If Jesus is the firstfruits of the resurrection, then whatever is true of his resurrection will be true of ours!


Look back at our theological statement…


the eternal Son of God was truly raised from the dead (if Jesus was raised from the dead, so will those who have already died at his return) 


…in his glorified physical body (if he has a glorified physical body so will we), 


…no longer subject to decay and death (if his body is no longer subject to decay and death so will ours no longer be).


This is big. This sets us up for what follows.


If whatever is true of Jesus’ resurrection is true of ours, then we need to go back and look at all the events surrounding it. They have to contain hints at what’s going to happen on the last day and what life will be like afterwards. And that’s just exactly what we’ll do, later on starting next Sunday.


We’ll see how Jesus post-resurrection appearances prove he came back in a physical body. But we’ll also see how that body was at the same time different than the body buried in the tomb. All this matters because….


If Jesus is the firstfruits of the resurrection, then whatever is true of his resurrection will be true of ours! The resurrection really is the hinge on which our entire faith and hope swing.


Tim Keller says of 1 Corinthians 15:20…


It says Christ is the firstfruits. Do you see that? Because we live in a safe environment and because we don’t live in an agrarian culture, it’s hard for us to understand the magnitude of this phrase. The firstfruits were very important, because in a typical town back then, all of the town’s hopes and all of the town’s wealth was invested in the harvest. Everybody was a farmer, and all of your wealth basically was plowed literally into the ground. If the harvest didn’t come in, you were dead, or at least financially ruined.


So everybody’s hopes were based on the harvest.
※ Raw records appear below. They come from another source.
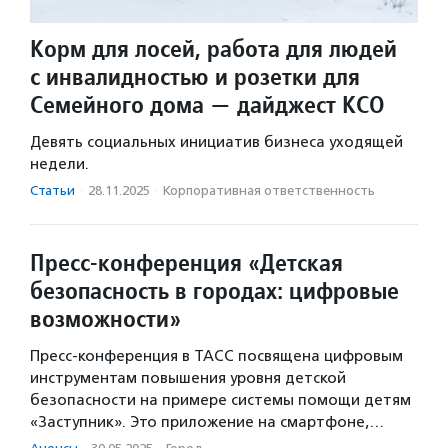
Корм для лосей, работа для людей
с инвалидностью и розетки для
Семейного дома — дайджест КСО
Девять социальных инициатив бизнеса уходящей
недели.
Статьи
·
28.11.2025
·
Корпоративная ответственность
Пресс-конференция «Детская
безопасность в городах: цифровые
возможности»
Пресс-конференция в ТАСС посвящена цифровым
инструментам повышения уровня детской
безопасности на примере системы помощи детям
«Заступник». Это приложение на смартфоне,…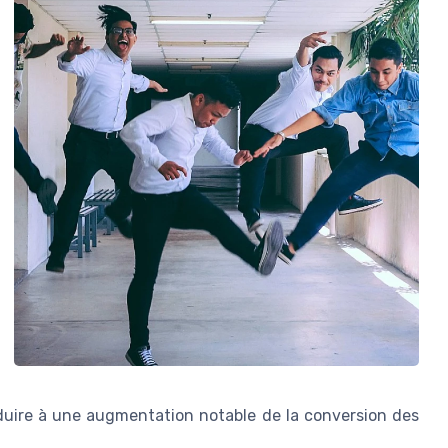
duire à une augmentation notable de la conversion des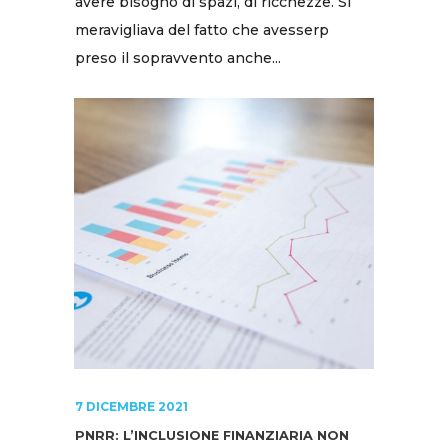
avere bisogno di spazi, di ricchezze. Si
meravigliava del fatto che avesserp
preso il sopravvento anche...
7 DICEMBRE 2021
PNRR: L’INCLUSIONE FINANZIARIA NON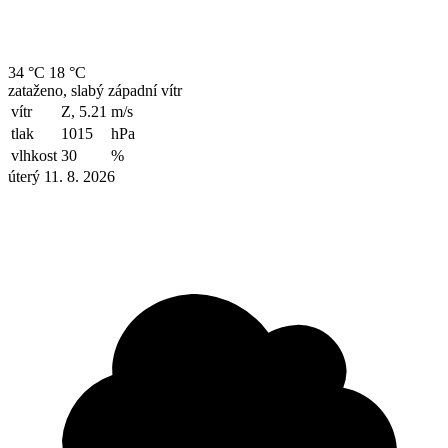
34 °C
18 °C
zataženo, slabý západní vítr
vítr
Z, 5.21
m/s
tlak
1015
hPa
vlhkost
30
%
úterý 11. 8. 2026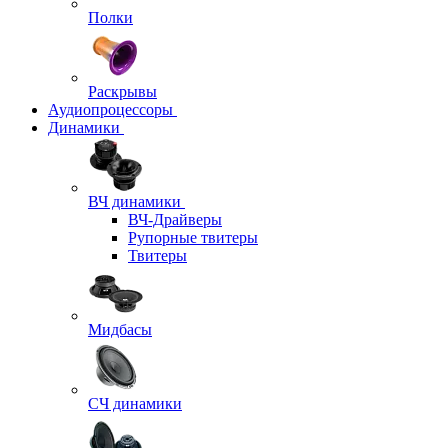
Полки
Раскрывы
Аудиопроцессоры
Динамики
ВЧ динамики
ВЧ-Драйверы
Рупорные твитеры
Твитеры
Мидбасы
СЧ динамики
The firstfruits would be the first fruit, or the first sheaves, the first blades, the first corn, the first wheat, whatever. When it appeared, do you know what the joy was in the town? It meant the harvest was coming. If that first tomato or that first piece of fruit was great, they had an actual taste of the future. Now, when it tells us Jesus Christ, when he was raised from the dead, is the firstfruits, it’s telling us something no less than this.
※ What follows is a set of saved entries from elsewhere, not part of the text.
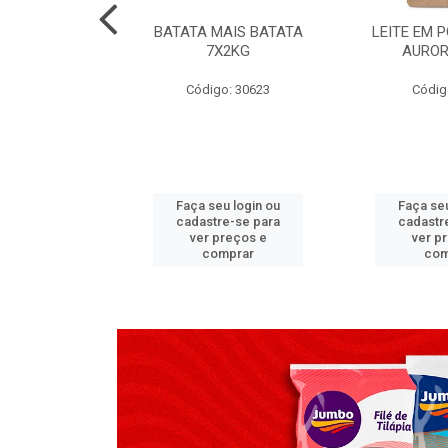
TADO PECA
BATATA MAIS BATATA
LEITE EM 
 2X3,7 KG
7X2KG
AUROR
go: 517
Código: 30623
Códig
u login ou
Faça seu login ou
Faça seu
e-se para
cadastre-se para
cadastr
reços e
ver preços e
ver p
mprar
comprar
com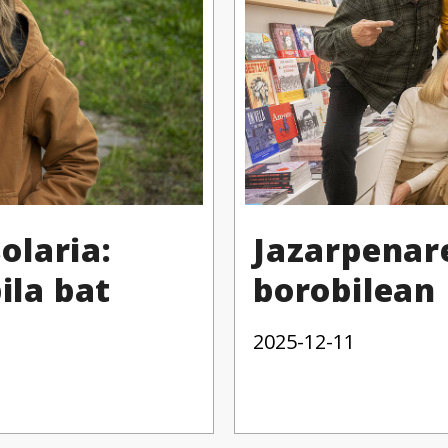
olaria:
Jazarpenar
ila bat
borobilean
2025-12-11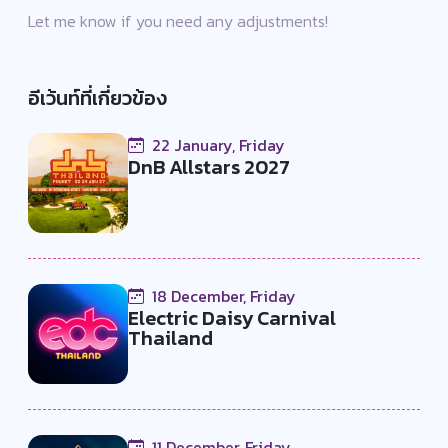
Let me know if you need any adjustments!
อีเว้นท์ที่เกี่ยวข้อง
22 January, Friday
DnB Allstars 2027
18 December, Friday
Electric Daisy Carnival
Thailand
11 December, Friday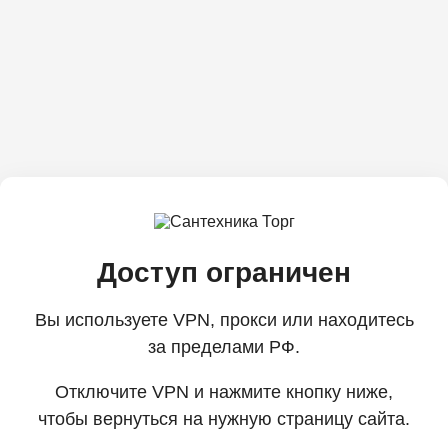
Доступ ограничен
Вы используете VPN, прокси или находитесь
за пределами РФ.
Отключите VPN и нажмите кнопку ниже,
чтобы вернуться на нужную страницу сайта.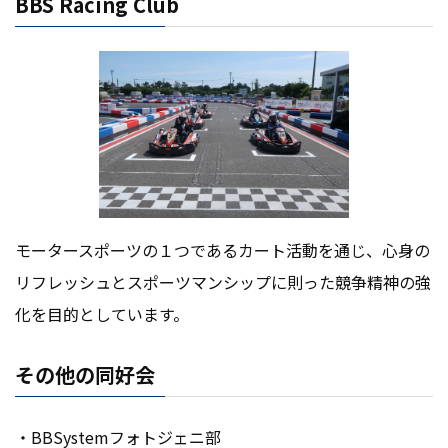
BBS Racing Club
モータースポーツの１つであるカート活動を通じ、心身の
リフレッシュとスポーツマンシップに則った競争精神の強
化を目的としています。
その他の同好会
・BBSystemフォトジェニ部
If Jesus is the firstfruits of the resurrection, then whatever is true of his resurrection will be true of ours, and if his resurrection was glorious and cosmic and victorious, then so will our coming resurrection be on the last day.


Conclusion: But for today let’s close with the rest of our text.
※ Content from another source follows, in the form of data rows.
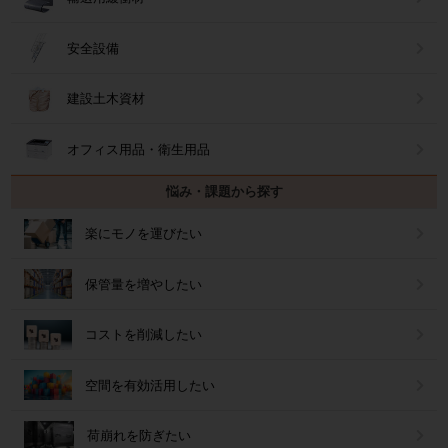
安全設備
建設土木資材
オフィス用品・衛生用品
悩み・課題から探す
楽にモノを運びたい
保管量を増やしたい
コストを削減したい
空間を有効活用したい
荷崩れを防ぎたい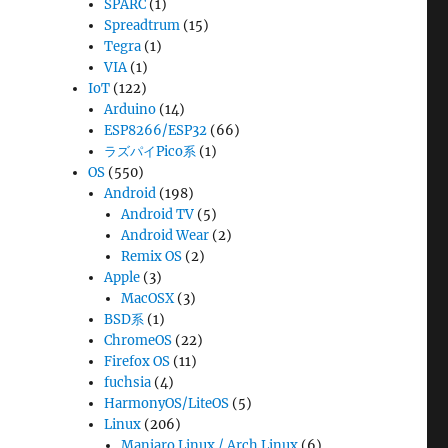
SPARC
(1)
Spreadtrum
(15)
Tegra
(1)
VIA
(1)
IoT
(122)
Arduino
(14)
ESP8266/ESP32
(66)
ラズパイPico系
(1)
OS
(550)
Android
(198)
Android TV
(5)
Android Wear
(2)
Remix OS
(2)
Apple
(3)
MacOSX
(3)
BSD系
(1)
ChromeOS
(22)
Firefox OS
(11)
fuchsia
(4)
HarmonyOS/LiteOS
(5)
Linux
(206)
Manjaro Linux / Arch Linux
(6)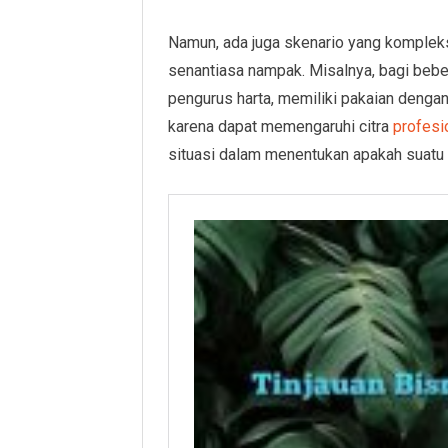
Namun, ada juga skenario yang kompleks
senantiasa nampak. Misalnya, bagi beber
pengurus harta, memiliki pakaian deng
karena dapat memengaruhi citra
profesi
situasi dalam menentukan apakah suatu 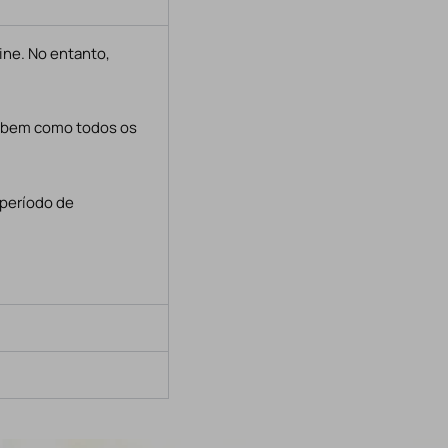
ine. No entanto,
, bem como todos os
 período de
21 For as by a man came death, by a man has come also the resurrection of the dead. 22 For as in Adam all die, so also in Christ shall all be made alive. 23 But each in his own order: Christ the firstfruits, then at his coming those who belong to Christ. 24 Then comes the end, when he delivers the kingdom to God the Father after destroying every rule and every authority and power. 25 For he must reign until he has put all his enemies under his feet. 26 The last enemy to be destroyed is death. 27 For “God has put all things in subjection under his feet.” But when it says, “all things are put in subjection,” it is plain that he is excepted who put all things in subjection under him. 28 When all things are subjected to him, then the Son himself will also be subjected to him who put all things in subjection under him, that God may be all in all.


That’s the culmination of God’s End Game plan. That’s where we’re headed and I can’t wait to get there.


But for right now, what have you done with Jesus?